WF: See, I’m really interested in that. Some of the New Zealand ones are light, delicate, beautiful, perfumed wines. And yet, you talk to an Aussie, and the big, black, brooding shiraz they make – is the absolute pinnacle of what Syrah could – and should be. They’re absolutely convinced that they make the best Syrah in the world. “Why make your little, floral, light stuff, when you could make this!” So everyone has a different opinion.
Is there anything else you’d be interested in having trying?
GH: Well, looking outside the wine industry, there’s a couple of things I’d like to have a go at. Just to push the brain buttons into a different direction again. I like learning things. I’d like to have a go at growing lemons and limes in an area that’s not thought of growing them. A bit like planting grapes down here in Central Otago thirty years ago. You can change people’s perceptions.
Also, going back to the land. I had a long term vision of being totally self sufficient on a piece of land. Still keep things ticking along.
WF: You’re a grower, at heart?
GH: I love veggie gardens and things like that. Growing things. I went through a phase of flying. Got my helicopter license about 25 years ago and I wouldn’t mind getting back into that. Not on a commercial basis but just for the enjoyment. I don’t think I have any more ‘challenges’ in this industry, after thirty years. I’ve been extremely lucky to be in a patch from pioneering to being here for the long-term. Now we’re one of the great wine regions globally.

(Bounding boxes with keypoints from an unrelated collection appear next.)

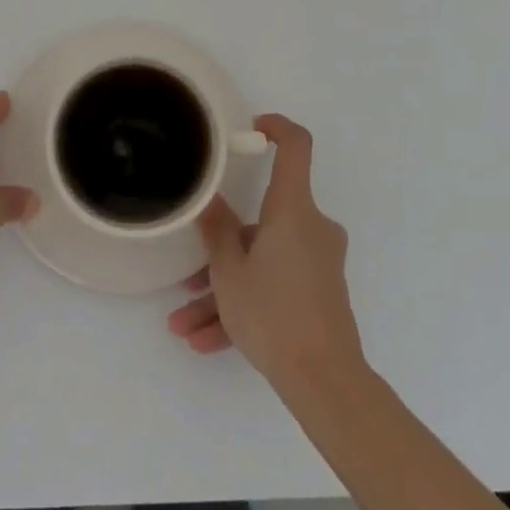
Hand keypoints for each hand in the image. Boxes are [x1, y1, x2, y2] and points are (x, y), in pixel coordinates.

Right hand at [167, 114, 364, 398]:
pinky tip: (207, 342)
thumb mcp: (229, 272)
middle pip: (260, 222)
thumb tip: (210, 200)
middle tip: (187, 281)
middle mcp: (311, 228)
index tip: (251, 129)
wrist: (324, 381)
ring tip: (185, 326)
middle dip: (220, 251)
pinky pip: (274, 285)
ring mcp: (317, 261)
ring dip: (223, 290)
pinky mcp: (318, 291)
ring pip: (261, 261)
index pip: (297, 147)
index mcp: (293, 210)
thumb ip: (217, 230)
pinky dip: (244, 305)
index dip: (276, 128)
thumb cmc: (273, 313)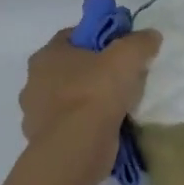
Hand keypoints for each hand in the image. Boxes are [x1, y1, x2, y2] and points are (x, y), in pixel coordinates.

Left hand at [19, 27, 162, 143]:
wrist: (77, 148)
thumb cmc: (96, 92)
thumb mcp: (127, 57)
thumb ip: (140, 42)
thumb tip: (150, 36)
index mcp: (47, 55)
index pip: (72, 36)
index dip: (98, 38)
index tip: (121, 49)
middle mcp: (33, 82)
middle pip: (70, 68)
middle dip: (94, 72)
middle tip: (122, 79)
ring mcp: (35, 114)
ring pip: (69, 99)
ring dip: (88, 101)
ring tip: (117, 108)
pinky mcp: (44, 141)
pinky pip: (70, 125)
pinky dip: (85, 125)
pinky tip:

WF: have you got family to pass this on to? Is it a legacy thing?
GH: My brother Rob has still got Chard Farm. I sort of fell into this. I didn’t get into it because I was passionate about wine. I just got into it and thought ‘well let’s have a go and see if this works’ and it was seat-of-the-pants and no consultants.
It was four other producers who all had other day jobs…Rippon, Gibbston Valley, Black Ridge and Anne Pinkney. We knew very little about it and when Rob and I got into it, I think we planted two acres. That doubled Central Otago’s plantings! Youth and bravado got us through. We had no idea what we were doing.
There are three places between Arrowtown and Queenstown, on that loop, that are all wineries. Amisfield, Akarua and me. They do very good versions of what they’re doing, and this is very different and I needed it to be. You often see people here for four or five hours, chatting. They come at midday with their kids, and are still here at 6 o’clock. Coming from a big family that feels quite comfortable. I didn’t want it to be formal or stuffy. It’s about making people feel welcome.